*Assignment*
Keep the pictures out of your copy. Transcribe the records below exactly.

*Collected data*

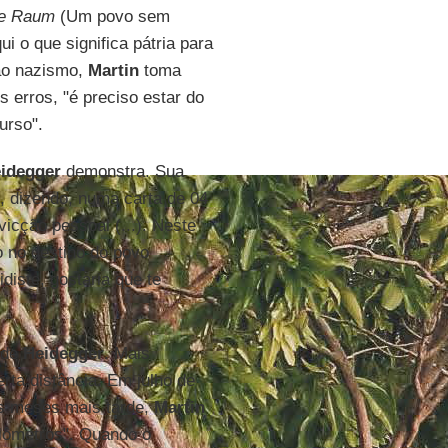
ne Raum
(Um povo sem
 o que significa pátria para
 ao nazismo,
Martin
toma
s erros, "é preciso estar do
urso".
idegger
demonstra. Sua
g, dizendo, numa carta de 04
vicção pessoal (...). Neste
 no destino do povo
diste, gostaria que te
 de
Heidegger
. Mais
rta distância. Em julho de
uns meses mais tarde,
Martin
ilômetros". Quando o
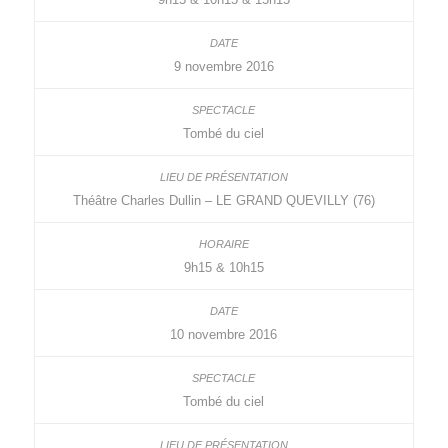
9 novembre 2016
Tombé du ciel
Théâtre Charles Dullin – LE GRAND QUEVILLY (76)
9h15 & 10h15
10 novembre 2016
Tombé du ciel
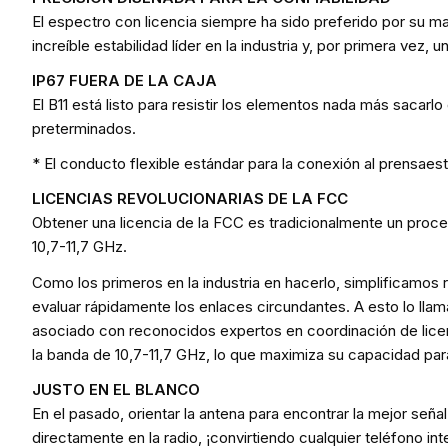
El espectro con licencia siempre ha sido preferido por su may
increíble estabilidad líder en la industria y, por primera vez
IP67 FUERA DE LA CAJA
El B11 está listo para resistir los elementos nada más sacarl
preterminados.
* El conducto flexible estándar para la conexión al prensaes
LICENCIAS REVOLUCIONARIAS DE LA FCC
Obtener una licencia de la FCC es tradicionalmente un proc
10,7-11,7 GHz.
Como los primeros en la industria en hacerlo, simplificamos
evaluar rápidamente los enlaces circundantes. A esto lo llam
asociado con reconocidos expertos en coordinación de licenc
la banda de 10,7-11,7 GHz, lo que maximiza su capacidad para
JUSTO EN EL BLANCO
En el pasado, orientar la antena para encontrar la mejor seña
directamente en la radio, ¡convirtiendo cualquier teléfono int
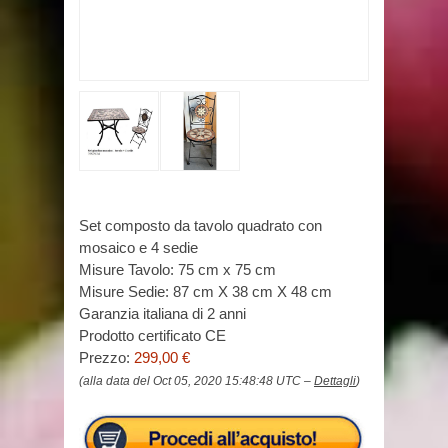
Set composto da tavolo quadrato con
mosaico e 4 sedie
Misure Tavolo: 75 cm x 75 cm
Misure Sedie: 87 cm X 38 cm X 48 cm
Garanzia italiana di 2 anni
Prodotto certificato CE
Prezzo:
299,00 €
(alla data del Oct 05, 2020 15:48:48 UTC –
Dettagli
)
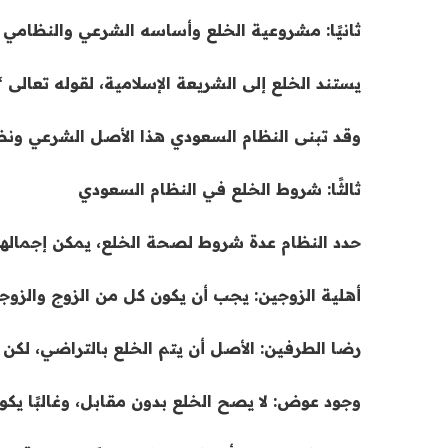
ثانيًا: مشروعية الخلع وأساسه الشرعي والنظامي
يستند الخلع إلى الشريعة الإسلامية، لقوله تعالى “
وقد تبنى النظام السعودي هذا الأصل الشرعي ونظ
ثالثًا: شروط الخلع في النظام السعودي
حدد النظام عدة شروط لصحة الخلع، يمكن إجمالها
أهلية الزوجين: يجب أن يكون كل من الزوج والزوجة
رضا الطرفين: الأصل أن يتم الخلع بالتراضي، لكن
وجود عوض: لا يصح الخلع بدون مقابل، وغالبًا يكون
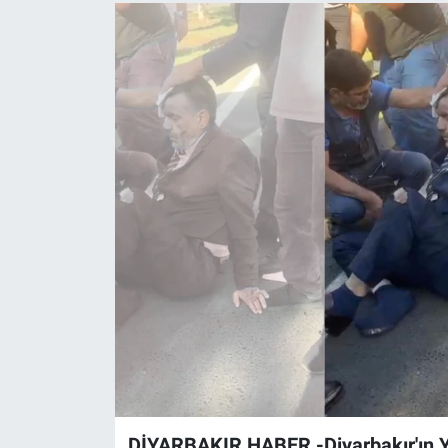
EĞİTİM
ÖZEL HABER
POLİTİKA
SAĞLIK
SPOR
TEKNOLOJİ
DİYARBAKIR HABER -Diyarbakır'ın Y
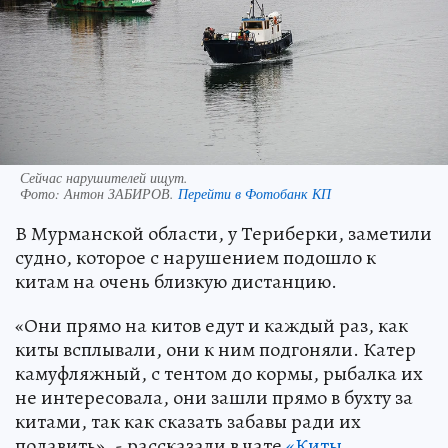
Сейчас нарушителей ищут.
Фото:
Антон ЗАБИРОВ.
Перейти в Фотобанк КП
В Мурманской области, у Териберки, заметили
судно, которое с нарушением подошло к
китам на очень близкую дистанцию.
«Они прямо на китов едут и каждый раз, как
киты всплывали, они к ним подгоняли. Катер
камуфляжный, с тентом до кормы, рыбалка их
не интересовала, они зашли прямо в бухту за
китами, так как сказать забавы ради их
подавить», - рассказали в чате
«Киты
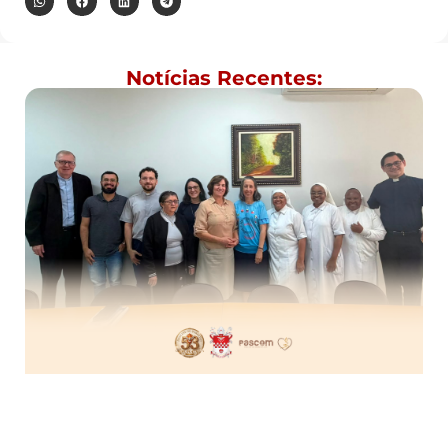
Notícias Recentes:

*Task response*
ne Raum
(Um povo sem
 o que significa pátria para
 ao nazismo,
Martin
toma
s erros, "é preciso estar do
urso".
idegger
demonstra. Sua
g, dizendo, numa carta de 04
vicção pessoal (...). Neste
 no destino do povo
diste, gostaria que te
 de
Heidegger
. Mais
rta distância. Em julho de
uns meses mais tarde,
Martin
ilômetros". Quando o
9 novembre 2016
Tombé du ciel
Théâtre Charles Dullin – LE GRAND QUEVILLY (76)
9h15 & 10h15
10 novembre 2016
Tombé du ciel
El espectro con licencia siempre ha sido preferido por su may
increíble estabilidad líder en la industria y, por primera vez
IP67 FUERA DE LA CAJA
El B11 está listo para resistir los elementos nada más sacarl
preterminados.
* El conducto flexible estándar para la conexión al prensaes
LICENCIAS REVOLUCIONARIAS DE LA FCC
Obtener una licencia de la FCC es tradicionalmente un proc
10,7-11,7 GHz.
Como los primeros en la industria en hacerlo, simplificamos
evaluar rápidamente los enlaces circundantes. A esto lo llam
asociado con reconocidos expertos en coordinación de licenc
la banda de 10,7-11,7 GHz, lo que maximiza su capacidad para
JUSTO EN EL BLANCO
En el pasado, orientar la antena para encontrar la mejor seña
directamente en la radio, ¡convirtiendo cualquier teléfono int
Set composto da tavolo quadrato con
mosaico e 4 sedie
Misure Tavolo: 75 cm x 75 cm
Misure Sedie: 87 cm X 38 cm X 48 cm
Garanzia italiana di 2 anni
Prodotto certificato CE
Prezzo:
299,00 €
(alla data del Oct 05, 2020 15:48:48 UTC –
Dettagli
)
ثانيًا: مشروعية الخلع وأساسه الشرعي والنظامي
يستند الخلع إلى الشريعة الإسلامية، لقوله تعالى “
وقد تبنى النظام السعودي هذا الأصل الشرعي ونظ
ثالثًا: شروط الخلع في النظام السعودي
حدد النظام عدة شروط لصحة الخلع، يمكن إجمالها
أهلية الزوجين: يجب أن يكون كل من الزوج والزوجة
رضا الطرفين: الأصل أن يتم الخلع بالتراضي، لكن
وجود عوض: لا يصح الخلع بدون مقابل، وغالبًا يكون
EĞİTİM
ÖZEL HABER
POLİTİKA
SAĞLIK
SPOR
TEKNOLOJİ
DİYARBAKIR HABER -Diyarbakır'ın Y
Сейчас нарушителей ищут.
Фото:
Антон ЗАБИРОВ.
Перейти в Фотобанк КП
В Мурманской области, у Териберки, заметили
судно, которое с нарушением подошло к
китам на очень близкую дистанцию.
«Они прямо на китов едут и каждый раз, как
киты всплывали, они к ним подгоняли. Катер
камуфляжный, с тентом до кормы, рыбалка их
не интересовала, они зашли прямо в бухту за
китами, так как сказать забавы ради их
подавить», - рассказали в чате
«Киты
Notícias Recentes:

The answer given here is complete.